Six eagles were killed, and six others were sickened after being poisoned. All indications are that these magnificent birds weren’t killed deliberately, but that doesn’t lessen the severity of the outcome. The apparent negligence that led to the mass of deaths is still something that is serious food for thought.

It’s also a reminder of how we as humans, and everything around us, are connected. Actions taken or not taken have sometimes far-reaching and unintended effects. It is the proverbial stone dropping into the pond, creating ripples that travel outward, far beyond where the stone first touched the water’s surface.

In this case, it is thought someone likely euthanized a farm animal. The eagles fed off that animal’s body. While we know about the distressed and dead eagles, it seems likely there were also other victims that came to clean up, as nature does.

The north island has also seen a spate eagles in trouble. In those cases they’ve been hit by cars, poisoned by lead from eating birds that have been shot with lead ammunition, and there’s also the problem of starvation, as the eagles’ traditional salmon diet dwindles.

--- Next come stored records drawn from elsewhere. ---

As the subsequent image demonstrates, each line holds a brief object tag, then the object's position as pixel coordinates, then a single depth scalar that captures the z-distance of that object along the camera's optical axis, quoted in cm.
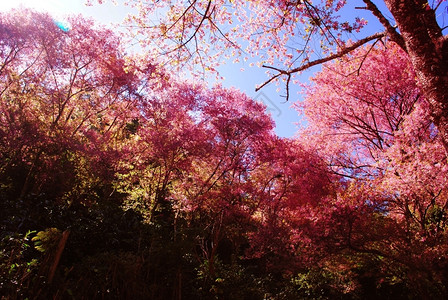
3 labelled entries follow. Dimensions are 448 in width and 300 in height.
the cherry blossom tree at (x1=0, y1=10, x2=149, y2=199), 769
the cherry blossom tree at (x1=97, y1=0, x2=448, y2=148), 222
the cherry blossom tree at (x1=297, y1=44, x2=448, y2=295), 512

It’s a micro example of the kinds of impacts human beings are increasingly having on our finite planet. Our actions are polluting and killing faster than nature can keep up and heal. Often we do not mean to have the negative impacts we do, but our thoughtlessness and inability to see the consequences of our actions on the complex web of life around us that we inadequately understand has led to both runaway climate change and an accelerating extinction of species (check out a special edition of the journal Nature from 2017 on the topic). Even more sadly, there are those who do not care about their impacts in their insatiable quest for more wealth.

We humans need to stop being such a destructive lot. While we see the consequences first in the other species around us, we are part of the world and will inevitably face our own reckoning.